» **Records to process**:
########
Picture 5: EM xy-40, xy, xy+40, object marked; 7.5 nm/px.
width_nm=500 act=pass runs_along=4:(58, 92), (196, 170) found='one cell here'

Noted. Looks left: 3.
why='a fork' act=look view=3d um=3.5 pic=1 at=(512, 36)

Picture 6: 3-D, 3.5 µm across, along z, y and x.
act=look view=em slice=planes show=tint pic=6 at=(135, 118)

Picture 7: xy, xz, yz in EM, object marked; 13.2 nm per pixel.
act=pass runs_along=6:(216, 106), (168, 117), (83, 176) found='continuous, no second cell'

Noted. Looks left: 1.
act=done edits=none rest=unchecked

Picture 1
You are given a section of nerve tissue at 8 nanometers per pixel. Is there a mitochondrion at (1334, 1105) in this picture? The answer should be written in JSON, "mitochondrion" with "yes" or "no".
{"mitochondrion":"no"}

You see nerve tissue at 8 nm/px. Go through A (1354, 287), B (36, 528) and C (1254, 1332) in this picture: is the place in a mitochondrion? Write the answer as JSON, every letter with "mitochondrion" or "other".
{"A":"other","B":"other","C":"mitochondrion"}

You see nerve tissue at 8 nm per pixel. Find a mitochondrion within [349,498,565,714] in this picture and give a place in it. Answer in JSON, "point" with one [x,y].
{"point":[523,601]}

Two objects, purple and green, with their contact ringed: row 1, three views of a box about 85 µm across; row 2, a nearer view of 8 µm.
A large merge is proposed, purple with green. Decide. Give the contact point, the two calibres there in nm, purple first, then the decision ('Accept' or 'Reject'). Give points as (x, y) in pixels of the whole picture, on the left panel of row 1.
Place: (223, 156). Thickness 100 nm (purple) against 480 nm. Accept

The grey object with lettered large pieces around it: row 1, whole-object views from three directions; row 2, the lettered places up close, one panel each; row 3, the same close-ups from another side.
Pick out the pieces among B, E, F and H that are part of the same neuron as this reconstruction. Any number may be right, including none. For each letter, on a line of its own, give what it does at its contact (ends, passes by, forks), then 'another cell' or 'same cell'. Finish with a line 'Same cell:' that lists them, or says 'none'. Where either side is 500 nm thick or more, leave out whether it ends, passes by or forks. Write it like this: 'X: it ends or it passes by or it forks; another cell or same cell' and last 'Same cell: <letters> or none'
########
Nothing in the listing should be left out; repeat it exactly.

Picture 5: EM xy-40, xy, xy+40, object marked; 7.5 nm/px.
width_nm=500 act=pass runs_along=4:(58, 92), (196, 170) found='one cell here'

Noted. Looks left: 3.
why='a fork' act=look view=3d um=3.5 pic=1 at=(512, 36)

Picture 6: 3-D, 3.5 µm across, along z, y and x.
act=look view=em slice=planes show=tint pic=6 at=(135, 118)

Picture 7: xy, xz, yz in EM, object marked; 13.2 nm per pixel.
act=pass runs_along=6:(216, 106), (168, 117), (83, 176) found='continuous, no second cell'

Noted. Looks left: 1.
act=done edits=none rest=unchecked

Picture 1
You are given a section of nerve tissue at 8 nanometers per pixel. Is there a mitochondrion at (1334, 1105) in this picture? The answer should be written in JSON, "mitochondrion" with "yes" or "no".
{"mitochondrion":"no"}

You see nerve tissue at 8 nm/px. Go through A (1354, 287), B (36, 528) and C (1254, 1332) in this picture: is the place in a mitochondrion? Write the answer as JSON, every letter with "mitochondrion" or "other".
{"A":"other","B":"other","C":"mitochondrion"}

You see nerve tissue at 8 nm per pixel. Find a mitochondrion within [349,498,565,714] in this picture and give a place in it. Answer in JSON, "point" with one [x,y].
{"point":[523,601]}

Two objects, purple and green, with their contact ringed: row 1, three views of a box about 85 µm across; row 2, a nearer view of 8 µm.
A large merge is proposed, purple with green. Decide. Give the contact point, the two calibres there in nm, purple first, then the decision ('Accept' or 'Reject'). Give points as (x, y) in pixels of the whole picture, on the left panel of row 1.
Place: (223, 156). Thickness 100 nm (purple) against 480 nm. Accept

The grey object with lettered large pieces around it: row 1, whole-object views from three directions; row 2, the lettered places up close, one panel each; row 3, the same close-ups from another side.
Pick out the pieces among B, E, F and H that are part of the same neuron as this reconstruction. Any number may be right, including none. For each letter, on a line of its own, give what it does at its contact (ends, passes by, forks), then 'another cell' or 'same cell'. Finish with a line 'Same cell:' that lists them, or says 'none'. Where either side is 500 nm thick or more, leave out whether it ends, passes by or forks. Write it like this: 'X: it ends or it passes by or it forks; another cell or same cell' and last 'Same cell: <letters> or none'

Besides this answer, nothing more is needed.